Allan Calhamer, the inventor of Diplomacy, the game, recently passed away at the age of 81. He was an unusual fellow:
Allan Brian Calhamer was born on Dec. 7, 1931, in Hinsdale, Ill., and reared in La Grange Park; his mother was a teacher and his father an engineer.
As a boy, exploring the attic of the family home, Allan encountered a book of old maps and was captivated. On its pages, the past really was a foreign country, with evocative names — Livonia, Courland, the Ottoman Empire — that conjured a distant era. From that book, Mr. Calhamer said long afterward, Diplomacy would spring.
At Harvard, from which he graduated cum laude in 1953, the young Mr. Calhamer studied European history with Sidney Bradshaw Fay. Reading Professor Fay’s seminal 1928 book, “The Origins of the World War,” about back-room intrigue among the Great Powers, he thought, as he later recalled, “What a board game that would make!”
Mr. Calhamer developed his game, originally called Realpolitik, in 1954, while he was enrolled at Harvard Law School. Law students, he found, adored it, as it enfranchised aggression, and it was refined over many late-night sessions in his room.
Disinclined to pursue a cutthroat career, Mr. Calhamer left law school before graduating. He lived for a time at Walden Pond in homage to his idol, Henry David Thoreau; he later worked briefly as a foreign service officer in Africa and a park ranger at the Statue of Liberty.
In 1959, after Diplomacy was rejected by several game publishers, Mr. Calhamer had 500 copies produced at his own expense, selling them by mail for $6.95 apiece. It was acquired shortly afterward by Games Research and has since passed through many corporate hands, including those of Avalon Hill and Hasbro. The game is currently published by Wizards of the Coast, which also makes Dungeons & Dragons.

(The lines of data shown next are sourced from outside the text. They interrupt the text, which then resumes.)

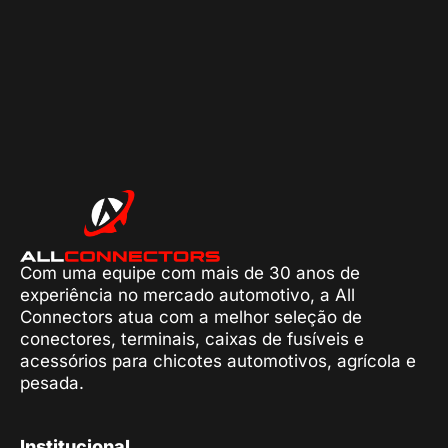
Com uma equipe com mais de 30 anos de
experiência no mercado automotivo, a All
Connectors atua com a melhor seleção de
conectores, terminais, caixas de fusíveis e
acessórios para chicotes automotivos, agrícola e
pesada.
Institucional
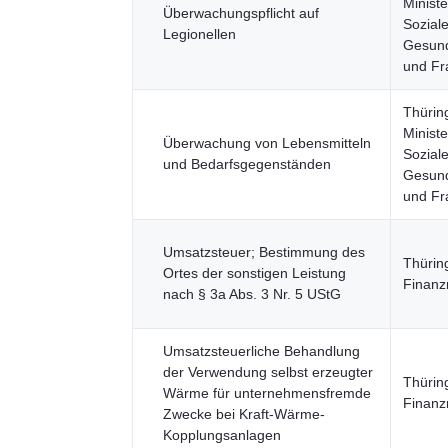
Ministe
Überwachungspflicht auf
Soziale
Legionellen
Gesund
und Fr
Thürin
Ministe
Überwachung von Lebensmitteln
Soziale
und Bedarfsgegenständen
Gesund
und Fr
Umsatzsteuer; Bestimmung des
Thürin
Ortes der sonstigen Leistung
Finanz
nach § 3a Abs. 3 Nr. 5 UStG
Umsatzsteuerliche Behandlung
der Verwendung selbst erzeugter
Thürin
Wärme für unternehmensfremde
Finanz
Zwecke bei Kraft-Wärme-
Kopplungsanlagen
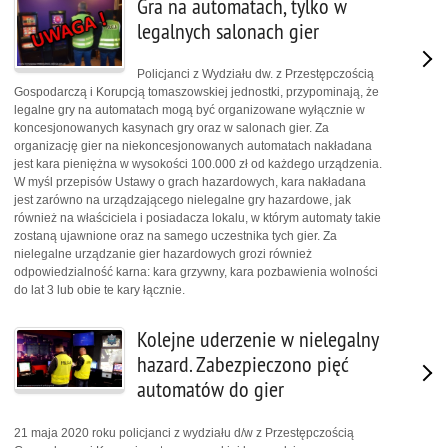
Gra na automatach, tylko w
legalnych salonach gier
Policjanci z Wydziału dw. z Przestępczością
Gospodarczą i Korupcją tomaszowskiej jednostki, przypominają, że
legalne gry na automatach mogą być organizowane wyłącznie w
koncesjonowanych kasynach gry oraz w salonach gier. Za
organizację gier na niekoncesjonowanych automatach nakładana
jest kara pieniężna w wysokości 100.000 zł od każdego urządzenia.
W myśl przepisów Ustawy o grach hazardowych, kara nakładana
jest zarówno na urządzającego nielegalne gry hazardowe, jak
również na właściciela i posiadacza lokalu, w którym automaty takie
zostaną ujawnione oraz na samego uczestnika tych gier. Za
nielegalne urządzanie gier hazardowych grozi również
odpowiedzialność karna: kara grzywny, kara pozbawienia wolności
do lat 3 lub obie te kary łącznie.
Kolejne uderzenie w nielegalny
hazard. Zabezpieczono pięć
automatów do gier
21 maja 2020 roku policjanci z wydziału d/w z Przestępczością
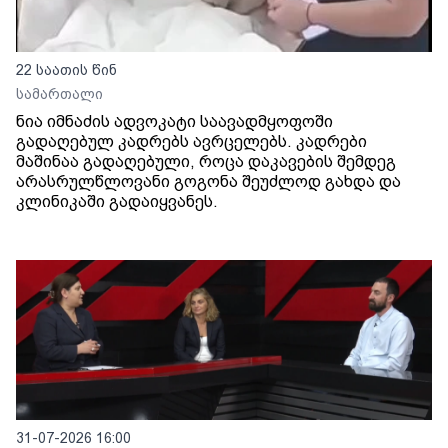
22 საათის წინ
სამართალი
ნია იმნაძის ადვოკატი საავადმყოფოში
გადაღებულ კადრებს ავრცელებს. კადრები
მაშინაა გადაღებული, როცა დაკავების შემდეგ
არასრულწლოვანი გოგონა შეუძლოდ გახდა და
კლინიკაში გადაიყვანეს.
31-07-2026 16:00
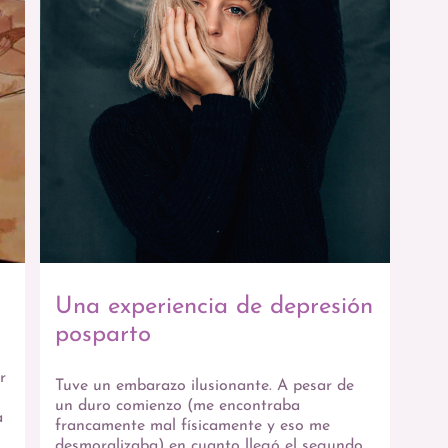
Una experiencia de depresión
posparto
r
Tuve un embarazo ilusionante. A pesar de
un duro comienzo (me encontraba
a
francamente mal físicamente y eso me
desmoralizaba) en cuanto llegó el segundo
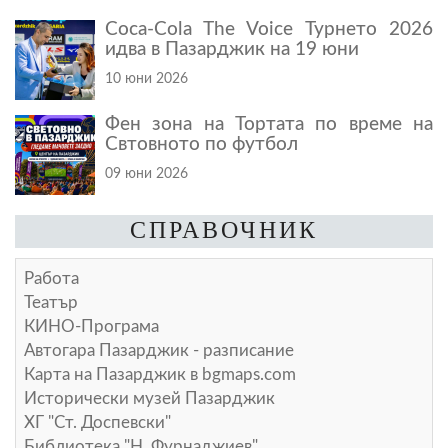
Coca-Cola The Voice Турнето 2026
идва в Пазарджик на 19 юни
10 юни 2026
Фен зона на Тортата по време на
Свтовното по футбол
09 юни 2026
СПРАВОЧНИК
Работа
Театър
КИНО-Програма
Автогара Пазарджик - разписание
Карта на Пазарджик в
bgmaps.com
Исторически музей Пазарджик
ХГ "Ст. Доспевски"
Библиотека "Н. Фурнаджиев"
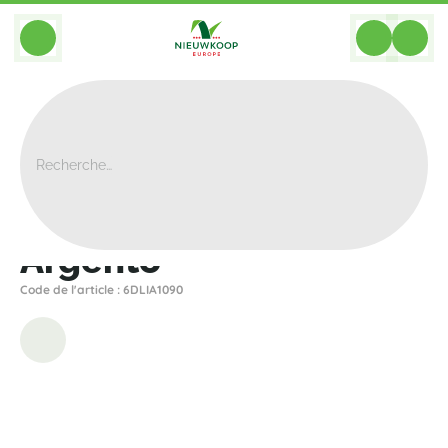
BACK
Home
>
Bacs
>
Luca Lifestyle
>
Argento
>
Argento
Argento
Code de l'article : 6DLIA1090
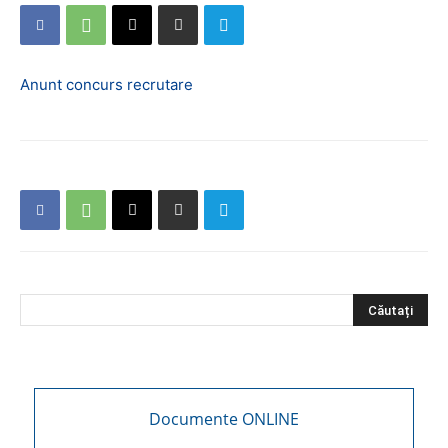
Anunt concurs recrutare
Documente ONLINE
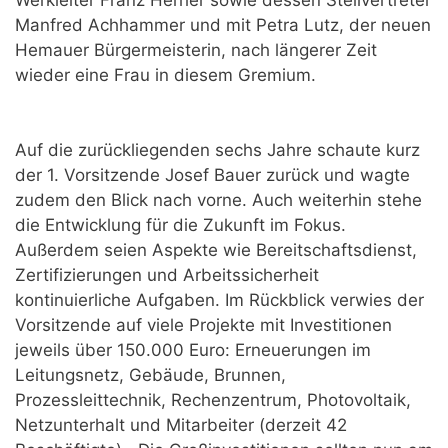
Manfred Achhammer und mit Petra Lutz, der neuen
Hemauer Bürgermeisterin, nach längerer Zeit
wieder eine Frau in diesem Gremium.
Auf die zurückliegenden sechs Jahre schaute kurz
der 1. Vorsitzende Josef Bauer zurück und wagte
zudem den Blick nach vorne. Auch weiterhin stehe
die Entwicklung für die Zukunft im Fokus.
Außerdem seien Aspekte wie Bereitschaftsdienst,
Zertifizierungen und Arbeitssicherheit
kontinuierliche Aufgaben. Im Rückblick verwies der
Vorsitzende auf viele Projekte mit Investitionen
jeweils über 150.000 Euro: Erneuerungen im
Leitungsnetz, Gebäude, Brunnen,
Prozessleittechnik, Rechenzentrum, Photovoltaik,
Netzunterhalt und Mitarbeiter (derzeit 42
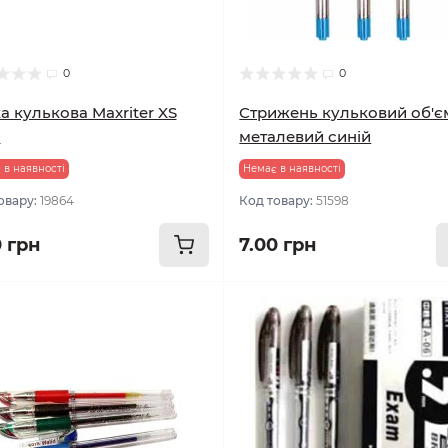
0
0
а кулькова Maxriter XS
Стрижень кульковий об'
я
металевий синій
 в наявності
Немає в наявності
овару:
19864
Код товару:
51598
0 грн
7.00 грн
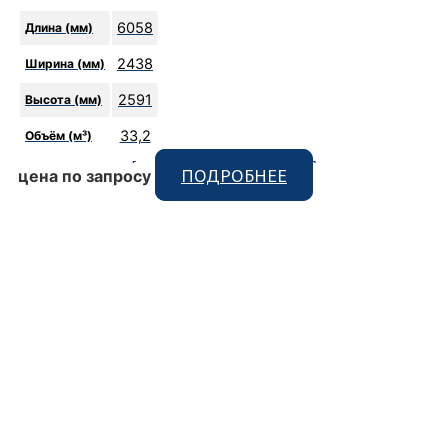
6058
Длина (мм)
2438
Ширина (мм)
2591
Высота (мм)
33,2
Объём (м³)
[code_snippet id=9 format]
ПОДРОБНЕЕ
цена по запросу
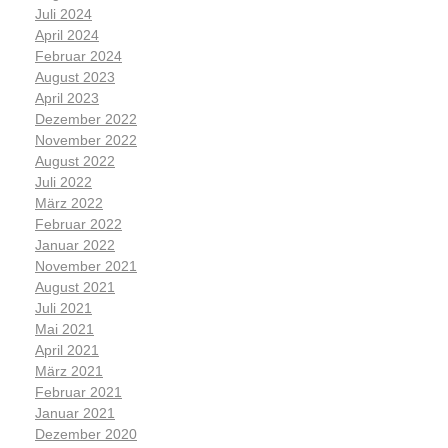
Juli 2024
April 2024
Februar 2024
August 2023
April 2023
Dezember 2022
November 2022
August 2022
Juli 2022
März 2022
Februar 2022
Januar 2022
November 2021
August 2021
Juli 2021
Mai 2021
April 2021
März 2021
Februar 2021
Januar 2021
Dezember 2020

On the strength of Diplomacy, Mr. Calhamer was hired by Sylvania’s Applied Research Laboratory in Waltham, Mass., to bring his analytical stills to bear on real-world military problems. But he chafed amid corporate culture and left after six years. With his wife, the former Hilda Morales, he settled in his hometown. Besides his wife, whom he married in 1967, Mr. Calhamer’s survivors include two daughters, Tatiana Calhamer and Selenne Calhamer-Boling.
Mr. Calhamer remained deeply, if quietly, proud of Diplomacy, and though the royalties did not make him rich, they did once let him buy a Mercury Monarch. His other board games, never brought to market, include one in which, as Tatiana Calhamer described it on Monday, players move through dimensions of the space-time continuum.
For 21 years, until his retirement in the early 1990s, Mr. Calhamer delivered the mail in La Grange Park. He took pleasure, his family told The Chicago Sun-Times this week, in factoring into primes the license-plate numbers of cars on his route.
He almost certainly took pleasure, too — for this thought was doubtless not lost on him — in the idea that on any given day, slung unobtrusively over his shoulder, there might lurk a letter from one Great Power to another, filled with all the threats, blandishments and cunning hollow promises Diplomacy entails, awaiting delivery by its creator.